In response to the inquiry into whether they raised a forum selection clause-based defense before Judge Browning, to whom the case had been previously assigned, the Coronados initially indicated that they had not. Judge Roll correctly pointed out that, under those circumstances, he considered the issue waived. Later in the proceeding, however, the Coronados indicated that, in fact, they could not remember whether they had raised the issue. On the assumption that the issue had been squarely raised, Judge Browning stated that the ruling would be the law of the case and that he would not disturb it absent "some very compelling reasons."

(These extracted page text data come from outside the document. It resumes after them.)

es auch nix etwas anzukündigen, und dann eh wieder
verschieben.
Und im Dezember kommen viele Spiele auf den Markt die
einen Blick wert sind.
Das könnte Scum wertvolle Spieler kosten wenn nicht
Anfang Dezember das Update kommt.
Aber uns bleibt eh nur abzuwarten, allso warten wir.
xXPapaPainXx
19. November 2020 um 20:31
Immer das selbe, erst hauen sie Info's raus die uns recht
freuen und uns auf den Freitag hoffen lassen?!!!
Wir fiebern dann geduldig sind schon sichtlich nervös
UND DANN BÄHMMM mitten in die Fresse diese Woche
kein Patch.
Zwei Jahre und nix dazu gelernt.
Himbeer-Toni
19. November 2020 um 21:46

Contrary to the Coronados' characterization of this exchange as a refusal to reconsider the issue, this colloquy actually invited the presentation of "very compelling reasons." In the notice they subsequently filed, the Coronados, however, again failed to present squarely any argument or authority on this question. Under the totality of circumstances, any defense based on the forum selection clause in the joint venture agreement must be deemed waived as the Coronados failed to properly raise the issue. AFFIRMED.